Your assignment>
Turn the lines of all the entries below into one numbered list, dropping any blank lines. Leave the pictures out of your answer.

[Source texts of formatted documents]
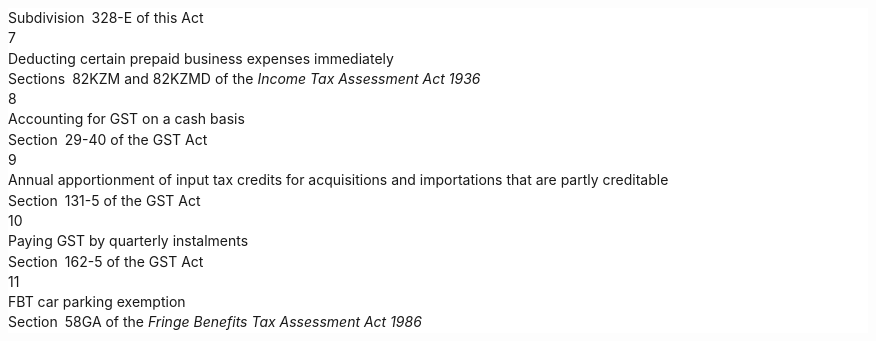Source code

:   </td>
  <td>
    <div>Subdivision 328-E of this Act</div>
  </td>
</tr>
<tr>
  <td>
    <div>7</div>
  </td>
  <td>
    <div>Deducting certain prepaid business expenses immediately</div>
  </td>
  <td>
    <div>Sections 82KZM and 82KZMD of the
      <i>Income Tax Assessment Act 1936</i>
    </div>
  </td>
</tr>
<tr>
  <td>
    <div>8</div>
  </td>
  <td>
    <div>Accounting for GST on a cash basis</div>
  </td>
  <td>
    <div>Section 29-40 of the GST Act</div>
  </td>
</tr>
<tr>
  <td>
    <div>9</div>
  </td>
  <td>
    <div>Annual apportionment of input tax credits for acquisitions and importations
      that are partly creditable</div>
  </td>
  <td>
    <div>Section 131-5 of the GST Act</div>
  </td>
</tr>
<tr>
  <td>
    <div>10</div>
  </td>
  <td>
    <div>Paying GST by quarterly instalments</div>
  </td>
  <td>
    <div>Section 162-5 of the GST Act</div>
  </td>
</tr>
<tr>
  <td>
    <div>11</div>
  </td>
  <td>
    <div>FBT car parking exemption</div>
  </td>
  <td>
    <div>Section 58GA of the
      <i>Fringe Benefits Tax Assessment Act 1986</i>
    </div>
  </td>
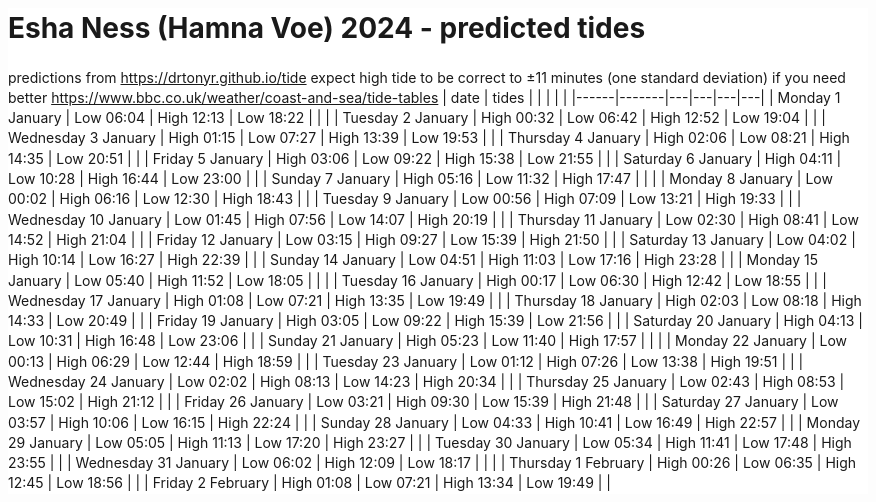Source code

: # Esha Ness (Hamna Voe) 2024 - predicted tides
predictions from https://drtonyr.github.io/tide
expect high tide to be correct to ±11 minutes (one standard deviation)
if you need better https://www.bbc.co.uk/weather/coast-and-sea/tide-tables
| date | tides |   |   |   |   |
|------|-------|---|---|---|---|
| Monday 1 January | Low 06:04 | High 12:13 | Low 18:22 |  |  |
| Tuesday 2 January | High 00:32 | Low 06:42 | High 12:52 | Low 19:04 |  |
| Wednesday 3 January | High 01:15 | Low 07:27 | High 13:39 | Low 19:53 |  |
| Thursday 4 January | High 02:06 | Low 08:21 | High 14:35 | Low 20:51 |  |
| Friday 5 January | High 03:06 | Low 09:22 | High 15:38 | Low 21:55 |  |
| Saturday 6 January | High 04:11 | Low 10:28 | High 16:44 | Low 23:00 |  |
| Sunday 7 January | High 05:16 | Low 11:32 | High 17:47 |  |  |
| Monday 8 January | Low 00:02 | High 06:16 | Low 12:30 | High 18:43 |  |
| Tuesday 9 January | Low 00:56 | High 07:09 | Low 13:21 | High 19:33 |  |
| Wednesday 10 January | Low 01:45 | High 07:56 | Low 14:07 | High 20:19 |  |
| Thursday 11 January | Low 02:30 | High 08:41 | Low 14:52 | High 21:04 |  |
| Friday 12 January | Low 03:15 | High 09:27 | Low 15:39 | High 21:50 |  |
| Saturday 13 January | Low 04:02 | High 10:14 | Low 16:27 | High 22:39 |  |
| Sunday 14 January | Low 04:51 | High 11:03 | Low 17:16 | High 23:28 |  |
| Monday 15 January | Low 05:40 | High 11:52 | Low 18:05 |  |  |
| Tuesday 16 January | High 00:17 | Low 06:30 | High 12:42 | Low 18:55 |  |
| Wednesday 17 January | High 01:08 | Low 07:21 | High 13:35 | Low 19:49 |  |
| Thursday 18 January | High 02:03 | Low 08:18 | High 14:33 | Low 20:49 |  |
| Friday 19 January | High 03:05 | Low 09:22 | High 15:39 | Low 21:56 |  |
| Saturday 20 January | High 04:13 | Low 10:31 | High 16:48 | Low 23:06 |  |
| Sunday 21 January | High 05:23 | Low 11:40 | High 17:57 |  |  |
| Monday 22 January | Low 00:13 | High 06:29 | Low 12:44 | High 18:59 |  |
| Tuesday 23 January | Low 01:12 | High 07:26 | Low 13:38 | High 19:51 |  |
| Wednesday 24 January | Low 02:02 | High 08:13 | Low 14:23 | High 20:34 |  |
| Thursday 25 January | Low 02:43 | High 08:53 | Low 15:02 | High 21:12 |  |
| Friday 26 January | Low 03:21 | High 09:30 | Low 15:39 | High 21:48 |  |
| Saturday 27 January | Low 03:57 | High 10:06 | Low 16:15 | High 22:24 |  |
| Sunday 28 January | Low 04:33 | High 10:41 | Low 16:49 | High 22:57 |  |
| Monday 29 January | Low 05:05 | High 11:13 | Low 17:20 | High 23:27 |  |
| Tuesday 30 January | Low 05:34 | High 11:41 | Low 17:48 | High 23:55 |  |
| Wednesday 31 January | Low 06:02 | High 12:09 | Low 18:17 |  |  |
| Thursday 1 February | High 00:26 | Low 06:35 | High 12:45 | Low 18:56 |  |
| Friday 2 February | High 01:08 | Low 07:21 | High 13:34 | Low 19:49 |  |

Answer section>
1. Source code
2. :   </td>
3.   <td>
4.     <div>Subdivision 328-E of this Act</div>
5.   </td>
6. </tr>
7. <tr>
8.   <td>
9.     <div>7</div>
10.   </td>
11.   <td>
12.     <div>Deducting certain prepaid business expenses immediately</div>
13.   </td>
14.   <td>
15.     <div>Sections 82KZM and 82KZMD of the
16.       <i>Income Tax Assessment Act 1936</i>
17.     </div>
18.   </td>
19. </tr>
20. <tr>
21.   <td>
22.     <div>8</div>
23.   </td>
24.   <td>
25.     <div>Accounting for GST on a cash basis</div>
26.   </td>
27.   <td>
28.     <div>Section 29-40 of the GST Act</div>
29.   </td>
30. </tr>
31. <tr>
32.   <td>
33.     <div>9</div>
34.   </td>
35.   <td>
36.     <div>Annual apportionment of input tax credits for acquisitions and importations
37.       that are partly creditable</div>
38.   </td>
39.   <td>
40.     <div>Section 131-5 of the GST Act</div>
41.   </td>
42. </tr>
43. <tr>
44.   <td>
45.     <div>10</div>
46.   </td>
47.   <td>
48.     <div>Paying GST by quarterly instalments</div>
49.   </td>
50.   <td>
51.     <div>Section 162-5 of the GST Act</div>
52.   </td>
53. </tr>
54. <tr>
55.   <td>
56.     <div>11</div>
57.   </td>
58.   <td>
59.     <div>FBT car parking exemption</div>
60.   </td>
61.   <td>
62.     <div>Section 58GA of the
63.       <i>Fringe Benefits Tax Assessment Act 1986</i>
64.     </div>
65.   </td>
66. Source code
67. : # Esha Ness (Hamna Voe) 2024 - predicted tides
68. predictions from https://drtonyr.github.io/tide
69. expect high tide to be correct to ±11 minutes (one standard deviation)
70. if you need better https://www.bbc.co.uk/weather/coast-and-sea/tide-tables
71. | date | tides |   |   |   |   |
72. |------|-------|---|---|---|---|
73. | Monday 1 January | Low 06:04 | High 12:13 | Low 18:22 |  |  |
74. | Tuesday 2 January | High 00:32 | Low 06:42 | High 12:52 | Low 19:04 |  |
75. | Wednesday 3 January | High 01:15 | Low 07:27 | High 13:39 | Low 19:53 |  |
76. | Thursday 4 January | High 02:06 | Low 08:21 | High 14:35 | Low 20:51 |  |
77. | Friday 5 January | High 03:06 | Low 09:22 | High 15:38 | Low 21:55 |  |
78. | Saturday 6 January | High 04:11 | Low 10:28 | High 16:44 | Low 23:00 |  |
79. | Sunday 7 January | High 05:16 | Low 11:32 | High 17:47 |  |  |
80. | Monday 8 January | Low 00:02 | High 06:16 | Low 12:30 | High 18:43 |  |
81. | Tuesday 9 January | Low 00:56 | High 07:09 | Low 13:21 | High 19:33 |  |
82. | Wednesday 10 January | Low 01:45 | High 07:56 | Low 14:07 | High 20:19 |  |
83. | Thursday 11 January | Low 02:30 | High 08:41 | Low 14:52 | High 21:04 |  |
84. | Friday 12 January | Low 03:15 | High 09:27 | Low 15:39 | High 21:50 |  |
85. | Saturday 13 January | Low 04:02 | High 10:14 | Low 16:27 | High 22:39 |  |
86. | Sunday 14 January | Low 04:51 | High 11:03 | Low 17:16 | High 23:28 |  |
87. | Monday 15 January | Low 05:40 | High 11:52 | Low 18:05 |  |  |
88. | Tuesday 16 January | High 00:17 | Low 06:30 | High 12:42 | Low 18:55 |  |
89. | Wednesday 17 January | High 01:08 | Low 07:21 | High 13:35 | Low 19:49 |  |
90. | Thursday 18 January | High 02:03 | Low 08:18 | High 14:33 | Low 20:49 |  |
91. | Friday 19 January | High 03:05 | Low 09:22 | High 15:39 | Low 21:56 |  |
92. | Saturday 20 January | High 04:13 | Low 10:31 | High 16:48 | Low 23:06 |  |
93. | Sunday 21 January | High 05:23 | Low 11:40 | High 17:57 |  |  |
94. | Monday 22 January | Low 00:13 | High 06:29 | Low 12:44 | High 18:59 |  |
95. | Tuesday 23 January | Low 01:12 | High 07:26 | Low 13:38 | High 19:51 |  |
96. | Wednesday 24 January | Low 02:02 | High 08:13 | Low 14:23 | High 20:34 |  |
97. | Thursday 25 January | Low 02:43 | High 08:53 | Low 15:02 | High 21:12 |  |
98. | Friday 26 January | Low 03:21 | High 09:30 | Low 15:39 | High 21:48 |  |
99. | Saturday 27 January | Low 03:57 | High 10:06 | Low 16:15 | High 22:24 |  |
100. | Sunday 28 January | Low 04:33 | High 10:41 | Low 16:49 | High 22:57 |  |
101. | Monday 29 January | Low 05:05 | High 11:13 | Low 17:20 | High 23:27 |  |
102. | Tuesday 30 January | Low 05:34 | High 11:41 | Low 17:48 | High 23:55 |  |
103. | Wednesday 31 January | Low 06:02 | High 12:09 | Low 18:17 |  |  |
104. | Thursday 1 February | High 00:26 | Low 06:35 | High 12:45 | Low 18:56 |  |
105. | Friday 2 February | High 01:08 | Low 07:21 | High 13:34 | Low 19:49 |  |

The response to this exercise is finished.